Higher Corn and Lower Gas Prices Cut Ethanol Profits

Cindy Zimmerman

Financial analysts are predicting dire times for the ethanol boom now that higher corn prices and lower gas prices are putting the squeeze on industry profits.

A Reuters UK article quotes from a Credit Suisse report that predicts a lower completion rate for planned ethanol plant projects.

“Back in July 2006, a new plant would have commanded returns in the 35-40 percent range using $2.50/bushel corn and $2.50 per gallon ethanol,” Credit Suisse said.

“More recent prices of $2 per gallon ethanol and $3.50/bushel corn generate implied returns of only 5-13 percent,” the report added.

Reuters also quotes a Goldman Sachs report, “Continued high levels of corn prices and low margins would make it more profitable for an integrated producer to actually sell the corn into the corn market rather than to turn it into ethanol at a lower profit.”

The Wall Street Journal reports that publicly-traded ethanol companies will be among those most impacted by lower oil prices.

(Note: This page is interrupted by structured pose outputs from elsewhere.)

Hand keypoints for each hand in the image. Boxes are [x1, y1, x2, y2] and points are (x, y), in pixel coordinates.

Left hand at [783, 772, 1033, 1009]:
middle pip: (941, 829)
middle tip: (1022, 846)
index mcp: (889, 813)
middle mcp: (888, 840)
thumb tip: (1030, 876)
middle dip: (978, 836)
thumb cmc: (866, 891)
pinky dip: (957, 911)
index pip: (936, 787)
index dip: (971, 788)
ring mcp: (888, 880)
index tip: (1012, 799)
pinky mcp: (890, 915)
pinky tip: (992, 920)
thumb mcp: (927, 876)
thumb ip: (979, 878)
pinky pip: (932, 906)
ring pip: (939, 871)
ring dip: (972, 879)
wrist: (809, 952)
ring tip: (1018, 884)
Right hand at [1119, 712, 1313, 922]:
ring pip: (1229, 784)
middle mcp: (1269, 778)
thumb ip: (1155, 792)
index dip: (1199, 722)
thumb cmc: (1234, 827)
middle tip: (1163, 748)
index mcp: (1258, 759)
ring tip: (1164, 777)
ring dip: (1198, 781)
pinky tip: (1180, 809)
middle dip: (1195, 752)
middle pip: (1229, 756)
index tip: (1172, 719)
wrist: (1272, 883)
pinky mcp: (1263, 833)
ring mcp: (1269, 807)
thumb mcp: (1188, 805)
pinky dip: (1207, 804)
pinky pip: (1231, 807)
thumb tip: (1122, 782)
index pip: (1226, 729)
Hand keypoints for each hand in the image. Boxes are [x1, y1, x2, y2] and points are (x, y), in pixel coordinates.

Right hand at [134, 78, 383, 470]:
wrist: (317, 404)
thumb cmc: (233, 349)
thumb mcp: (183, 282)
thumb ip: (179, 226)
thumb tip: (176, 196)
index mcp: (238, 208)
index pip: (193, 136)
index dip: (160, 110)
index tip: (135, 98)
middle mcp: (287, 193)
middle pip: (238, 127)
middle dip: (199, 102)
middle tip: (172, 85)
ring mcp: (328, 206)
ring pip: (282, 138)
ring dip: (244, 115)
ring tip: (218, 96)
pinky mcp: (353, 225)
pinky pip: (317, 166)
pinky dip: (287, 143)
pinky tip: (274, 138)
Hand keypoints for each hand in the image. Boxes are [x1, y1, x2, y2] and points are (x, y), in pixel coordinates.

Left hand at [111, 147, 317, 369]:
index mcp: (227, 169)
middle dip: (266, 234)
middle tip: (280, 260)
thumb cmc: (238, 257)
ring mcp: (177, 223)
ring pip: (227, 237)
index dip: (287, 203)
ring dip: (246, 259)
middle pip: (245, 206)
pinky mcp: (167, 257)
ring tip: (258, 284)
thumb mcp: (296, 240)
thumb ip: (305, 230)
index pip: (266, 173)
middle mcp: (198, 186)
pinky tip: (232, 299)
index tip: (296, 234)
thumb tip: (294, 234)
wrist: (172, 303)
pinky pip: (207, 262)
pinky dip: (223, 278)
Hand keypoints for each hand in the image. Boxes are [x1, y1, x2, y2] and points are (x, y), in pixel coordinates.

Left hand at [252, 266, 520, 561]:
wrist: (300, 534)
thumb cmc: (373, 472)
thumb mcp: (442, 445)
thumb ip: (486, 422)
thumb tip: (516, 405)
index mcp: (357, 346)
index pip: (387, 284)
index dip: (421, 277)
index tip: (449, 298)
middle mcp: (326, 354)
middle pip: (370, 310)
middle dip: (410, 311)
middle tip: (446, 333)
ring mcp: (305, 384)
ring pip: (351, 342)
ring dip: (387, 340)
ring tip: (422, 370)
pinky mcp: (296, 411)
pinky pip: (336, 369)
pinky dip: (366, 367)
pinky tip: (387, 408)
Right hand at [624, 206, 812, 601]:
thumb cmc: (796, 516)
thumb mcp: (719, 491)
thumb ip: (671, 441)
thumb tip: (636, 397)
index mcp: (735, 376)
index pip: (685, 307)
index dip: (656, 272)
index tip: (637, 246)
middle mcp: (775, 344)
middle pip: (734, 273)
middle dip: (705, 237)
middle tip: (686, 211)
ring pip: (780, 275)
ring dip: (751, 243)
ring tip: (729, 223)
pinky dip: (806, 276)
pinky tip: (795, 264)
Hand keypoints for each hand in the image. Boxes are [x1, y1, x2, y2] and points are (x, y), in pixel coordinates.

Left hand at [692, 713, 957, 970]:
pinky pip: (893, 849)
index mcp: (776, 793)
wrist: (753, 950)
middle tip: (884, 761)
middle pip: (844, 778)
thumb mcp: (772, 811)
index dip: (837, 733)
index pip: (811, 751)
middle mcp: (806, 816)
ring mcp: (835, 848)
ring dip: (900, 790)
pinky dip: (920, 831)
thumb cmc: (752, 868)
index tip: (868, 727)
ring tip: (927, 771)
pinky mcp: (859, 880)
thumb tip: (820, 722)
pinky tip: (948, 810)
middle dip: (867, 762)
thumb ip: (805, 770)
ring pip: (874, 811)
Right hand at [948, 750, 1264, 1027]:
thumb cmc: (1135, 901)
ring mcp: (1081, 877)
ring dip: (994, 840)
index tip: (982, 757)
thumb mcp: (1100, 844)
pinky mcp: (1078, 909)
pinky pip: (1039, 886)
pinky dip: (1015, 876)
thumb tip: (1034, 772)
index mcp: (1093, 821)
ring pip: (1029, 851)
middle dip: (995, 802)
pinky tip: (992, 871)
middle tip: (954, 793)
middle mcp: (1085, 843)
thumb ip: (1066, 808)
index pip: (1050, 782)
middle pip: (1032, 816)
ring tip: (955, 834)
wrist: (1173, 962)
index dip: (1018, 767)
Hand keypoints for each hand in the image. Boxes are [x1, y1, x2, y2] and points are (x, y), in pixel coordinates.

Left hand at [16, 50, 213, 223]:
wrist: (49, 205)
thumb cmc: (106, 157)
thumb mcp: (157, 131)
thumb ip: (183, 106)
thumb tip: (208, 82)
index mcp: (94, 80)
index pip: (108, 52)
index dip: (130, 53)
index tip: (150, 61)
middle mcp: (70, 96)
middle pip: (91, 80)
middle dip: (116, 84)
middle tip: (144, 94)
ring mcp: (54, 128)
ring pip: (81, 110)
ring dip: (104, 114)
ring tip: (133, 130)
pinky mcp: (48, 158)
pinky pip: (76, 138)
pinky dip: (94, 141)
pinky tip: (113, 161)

As oil’s price falls, alternative-energy sources become less attractive because they usually are more expensive to produce than traditional sources. Ethanol producers could be hurt as rising corn prices send their cost of production higher, and as crude and gasoline prices fall.

Ethanol prices have been dropping sharply in the past few weeks. Dow Jones reports that national rack ethanol prices as of Monday averaged around $2.179, according to ethanolmarkets.com, compared to an average price of $2.4366 as of Jan. 10.

Shares of some ethanol producers such as Vera Sun, Aventine and Archer Daniels Midland fell earlier this month but, “the stock prices have rebounded in hopes for positive comments about renewable fuels in President Bush’s State of the Union address Tuesday.”

The Dow Jones article adds that even with the tighter margins ethanol producers can hold out for now.

Dan Basse, president of AgResource, said in a research note that “most ethanol plants contract their product sales for two to four months at a time, so corn prices will have to reach levels that produce at least a 10% margin loss“ before curtailing production.

Another analyst says “the ethanol plants least likely to have problems with the corn price hike and energy price dip are the farmer-owned co-operatives.”